* [Extract]:
--

Prisoners in 50 Iranian prisons staged hunger strikes on Tuesday during the 83rd week of the “No to Execution Tuesdays” campaign, with Dehdasht Prison joining the protest for the first time.
“One of the things that really impresses me, to be honest, is the resiliency of the political prisoners,” Dr. Sepehrrad says. “Like the day after Mehdi and Behroz were executed, in one prison, women, female inmates, women, female political prisoners, actually, got, rallied up and they started chanting, ‘we will stand until the death penalty is abolished until the end.’”
“And then another chant was ‘Death to the dictator,’ and then another chant was the ‘execution regime must be overthrown.’”
“So these prisoners are fully aware of the consequences of these chants, but I think these women, these political prisoners, are fully aware of the consequences that they will face when they chant these things in prison, but they’re doing it intentionally to inspire the public,” Sepehrrad explains.
“They’re doing it intentionally to tell them that they’re not going to be able to break us down,” she adds.
This past weekend has seen the resurgence of protests. Videos show that in front of the Shiraz Governor’s Office, around four to five hundred people gathered and chanted slogans about ending the regime and ‘freedom.’
“These individuals who are clapping and saying ‘freedom, freedom, freedom,’ in the middle of a large city in Shiraz, a historic city, one of the birthplaces of poetry in Iran, is an enormous indicator of just how brave these people have to be because every one of them is going to get identified,” adds Dr. Majid Sadeghpour of the OIAC.
“Every one of them is going to get summoned to the intelligence ministry, and every one of them is going to be asked, ‘who told you about this?’ and the fact that people can rhyme their songs, in absolute dictatorships, speaks to the organisational capability of these people who have gathered,” Sedeghpour continues.
“And this is every day, it’s happening every day in Iran,” assures Sadeghpour.

--

* [Dataset section]:

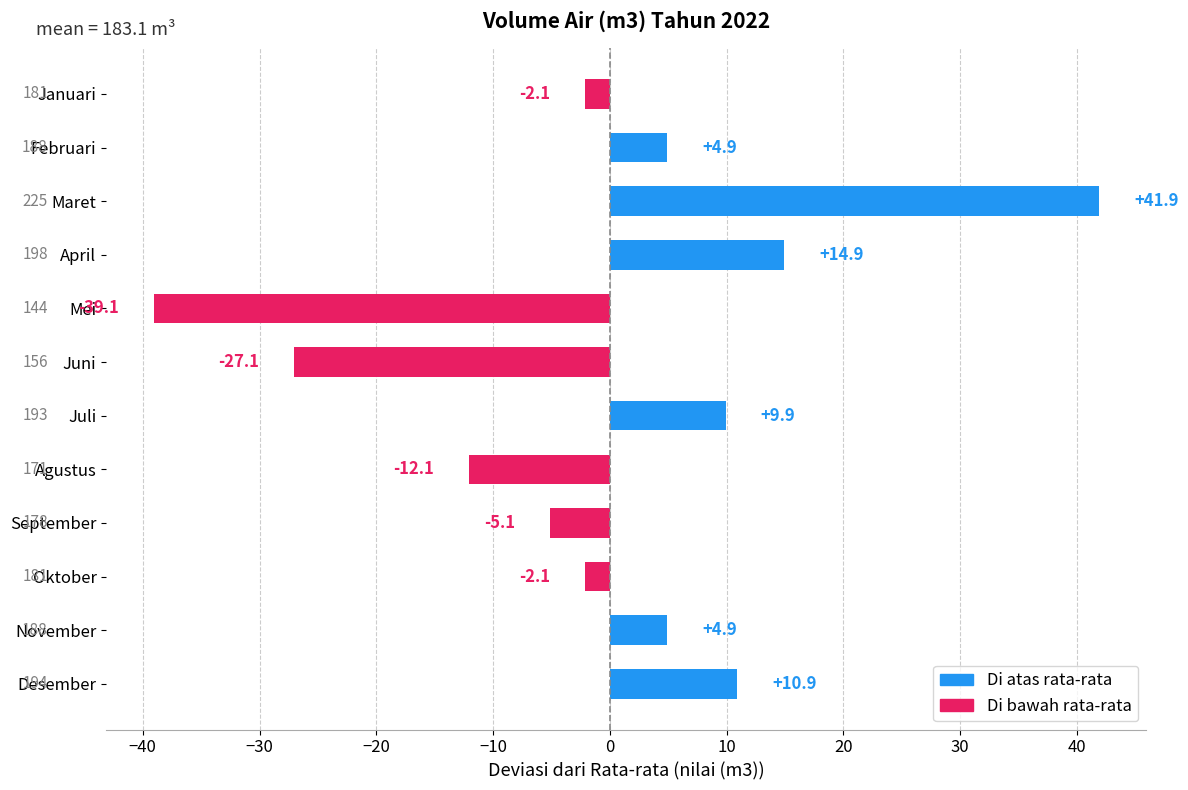

What is the change in value from Januari to Mei?

-37.0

--

List every chant or slogan that the text about Iran's prison protests quotes in people's own words. Rely only on the text about Iran's prison protests to respond.

* [Reply to the task]:
- "we will stand until the death penalty is abolished until the end"
- "Death to the dictator"
- "execution regime must be overthrown"
- "freedom, freedom, freedom"